*** Dataset records ***
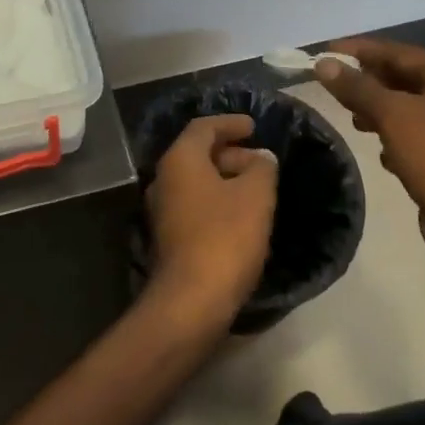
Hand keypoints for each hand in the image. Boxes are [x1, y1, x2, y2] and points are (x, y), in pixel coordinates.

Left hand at [142, 114, 278, 336]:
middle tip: (261, 162)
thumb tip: (261, 158)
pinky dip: (218, 201)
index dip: (230, 123)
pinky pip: (195, 206)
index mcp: (180, 160)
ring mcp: (162, 211)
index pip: (203, 127)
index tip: (254, 127)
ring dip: (225, 179)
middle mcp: (163, 180)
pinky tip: (242, 217)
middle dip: (231, 153)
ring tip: (257, 188)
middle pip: (197, 154)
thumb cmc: (225, 236)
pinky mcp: (169, 238)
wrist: (192, 300)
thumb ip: (262, 168)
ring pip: (196, 182)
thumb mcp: (256, 195)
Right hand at [313, 38, 424, 282]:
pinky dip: (391, 138)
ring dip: (376, 111)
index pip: (397, 52)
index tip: (324, 52)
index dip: (359, 50)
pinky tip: (380, 153)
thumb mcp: (392, 115)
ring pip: (403, 109)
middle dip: (366, 82)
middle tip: (331, 86)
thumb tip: (324, 63)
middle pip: (401, 79)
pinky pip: (410, 137)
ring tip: (351, 118)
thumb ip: (357, 87)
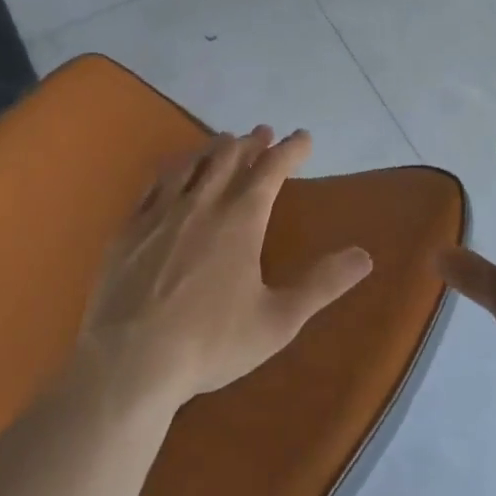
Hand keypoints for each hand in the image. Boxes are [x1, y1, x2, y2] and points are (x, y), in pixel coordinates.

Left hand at [79, 127, 374, 403]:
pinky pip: (154, 184)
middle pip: (230, 158)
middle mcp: (203, 204)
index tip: (304, 138)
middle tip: (264, 132)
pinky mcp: (130, 228)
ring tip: (224, 140)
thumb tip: (365, 256)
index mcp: (241, 219)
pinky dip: (173, 168)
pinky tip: (173, 172)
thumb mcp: (278, 321)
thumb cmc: (211, 343)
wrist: (130, 362)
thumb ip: (322, 285)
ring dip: (213, 148)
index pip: (272, 170)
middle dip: (252, 142)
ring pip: (192, 164)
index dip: (291, 150)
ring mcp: (162, 213)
*** End of Dataset records ***
Your task: Without any pictures, please reproduce the full set of entries.

Solved exercise:
Hand keypoints for each hand in the image. Boxes are [x1, y1, x2, y2] and points are (x, y), in pixel coordinates.

Left hand at [142, 114, 278, 336]:
middle tip: (261, 162)
thumb tip: (261, 158)
pinky dip: (218, 201)
index dip: (230, 123)
pinky pip: (195, 206)
index mcp: (180, 160)
ring mcp: (162, 211)
index pip: (203, 127)
index tip: (254, 127)
ring dip: (225, 179)
middle mcp: (163, 180)
pinky tip: (242, 217)
middle dip: (231, 153)
ring tip: (257, 188)
middle pip: (197, 154)
thumb cmc: (225, 236)
pinky mcp: (169, 238)
wrist: (192, 300)
thumb ip: (262, 168)
ring pip: (196, 182)
thumb mcp: (256, 195)
Right hand at [313, 38, 424, 282]:
pinky dip: (391, 138)
ring dip: (376, 111)
index pip: (397, 52)
index tip: (324, 52)
index dip: (359, 50)
pinky tip: (380, 153)
thumb mcp: (392, 115)
ring pip: (403, 109)
middle dip: (366, 82)
middle tip: (331, 86)
thumb tip: (324, 63)
middle pip: (401, 79)
pinky pip: (410, 137)
ring tip: (351, 118)
thumb ip: (357, 87)
Hand keypoints for each hand in the image. Boxes are [x1, y1, x2, y2] and points are (x, y), in pixel coordinates.

Left hand at [79, 127, 374, 403]:
pinky pip: (154, 184)
middle pip: (230, 158)
middle mcp: (203, 204)
index tip: (304, 138)
middle tip: (264, 132)
pinky mcp: (130, 228)
ring tip: (224, 140)
thumb tip: (365, 256)
index mcp: (241, 219)
pinky dip: (173, 168)
pinky tip: (173, 172)
thumb mcp: (278, 321)
thumb cmc: (211, 343)
wrist: (130, 362)
thumb ip: (322, 285)
ring dip: (213, 148)
index pip: (272, 170)
middle dip: (252, 142)
ring pip: (192, 164)
index dip: (291, 150)
ring mcp: (162, 213)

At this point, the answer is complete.